The subject matter disclosed herein relates to gas turbines, and more specifically, to exhaust systems for gas turbine engines.

A gas turbine engine combusts a mixture of compressed air and fuel to produce hot combustion gases. The combustion gases flow through one or more stages of turbine blades to generate power for a load and/or a compressor. The gas turbine engine delivers the combustion gases into an exhaust system, which reduces energy of the combustion gases prior to release into to the atmosphere. Unfortunately, existing exhaust systems include abrupt turns and expansions due to size constraints, turbine design constraints, and other factors. As a result, existing exhaust systems may create significant backpressure and flow separation, thereby reducing the performance of the gas turbine engine.

Certain embodiments commensurate in scope with the originally claimed invention are summarized below. These embodiments are not intended to limit the scope of the claimed invention, but rather these embodiments are intended only to provide a brief summary of possible forms of the invention. Indeed, the invention may encompass a variety of forms that may be similar to or different from the embodiments set forth below.

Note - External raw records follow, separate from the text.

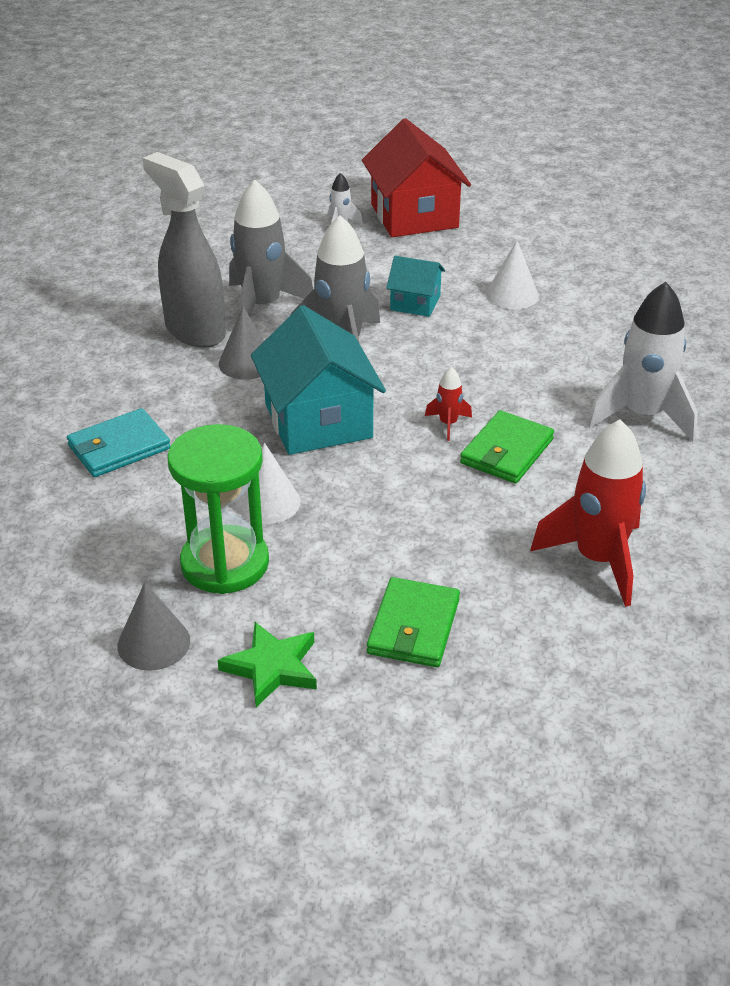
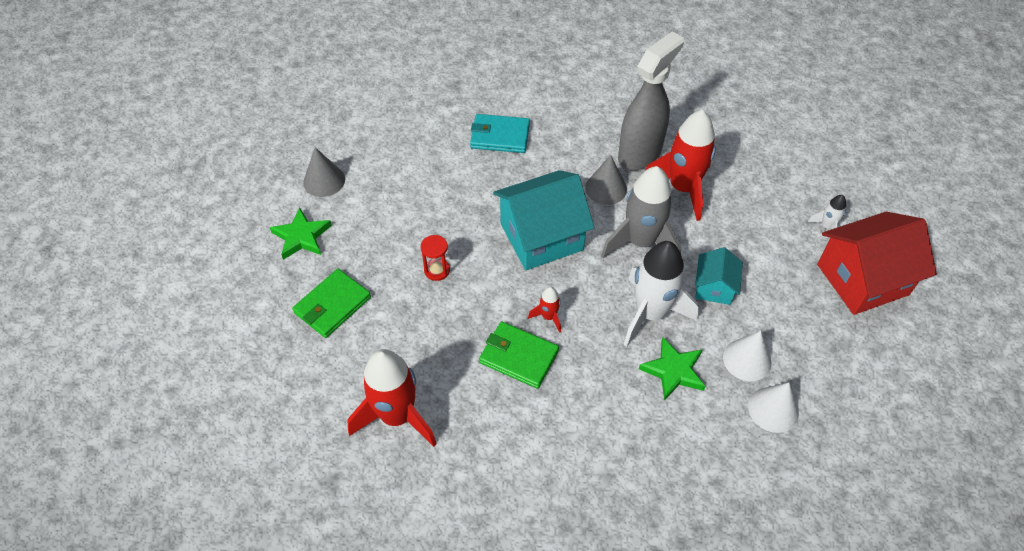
camera: 85 degrees right, 15 degrees up
turquoise wallet [67,408,170,477] -> turquoise wallet turned 45 degrees counterclockwise [470,114,530,153]
green hourglass [167,424,269,594] -> none
grey rocket [229,180,313,316] -> red rocket [645,110,716,221]
white cone [236,443,300,524] -> white cone moved to [748,383,799,433]
green wallet [367,577,460,667] -> green wallet turned 60 degrees counterclockwise [292,269,371,338]
white rocket [587,282,698,442] -> white rocket moved to [624,241,699,347]
none -> red hourglass [421,235,450,281]
none -> green star [639,337,706,401]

In accordance with a first embodiment, a system includes a turbine engine including an axial-radial diffuser section disposed about a first longitudinal axis downstream in an exhaust flow path from a turbine section. The system also includes an exhaust plenum including a first plenum portion disposed about the axial-radial diffuser section, wherein the first plenum portion includes a curved wall portion that diverges away from a circumference of the axial-radial diffuser section. The exhaust plenum also includes a second plenum portion extending away from the first plenum portion downstream along a second longitudinal axis of the exhaust plenum approximately crosswise to the first longitudinal axis.

In accordance with a second embodiment, a system includes a turbine exhaust plenum. The turbine exhaust plenum includes a first plenum portion including an axial-radial diffuser receptacle having a first axis approximately crosswise to a second axis extending lengthwise along the turbine exhaust plenum, wherein the first plenum portion includes a curved wall portion that diverges away from the first axis along a curved path in a first direction approximately crosswise to the first and second axes. The first plenum portion also includes first and second wall portions offset from one another along the first axis and the first and second wall portion diverge from one another in the first direction. The turbine exhaust plenum also includes a second plenum portion extending away from the first plenum portion downstream along the second axis of the exhaust plenum.

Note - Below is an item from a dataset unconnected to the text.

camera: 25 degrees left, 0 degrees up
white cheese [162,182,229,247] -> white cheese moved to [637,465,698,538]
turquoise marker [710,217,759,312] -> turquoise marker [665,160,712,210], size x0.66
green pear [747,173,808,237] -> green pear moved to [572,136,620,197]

In accordance with a third embodiment, a system includes a turbine exhaust plenum. The turbine exhaust plenum includes a first plenum portion including an axial-radial diffuser receptacle having a first axis approximately crosswise to a second axis extending lengthwise along the turbine exhaust plenum. The first plenum portion also includes a curved wall portion that diverges away from the first axis along a curved path in a first direction approximately crosswise to the first and second axes. The turbine exhaust plenum also includes a second plenum portion extending away from the first plenum portion in a second direction along the second axis of the exhaust plenum, wherein the second plenum portion includes first and second wall portions offset from one another, and the first and second wall portions diverge from one another in the first direction or the second direction.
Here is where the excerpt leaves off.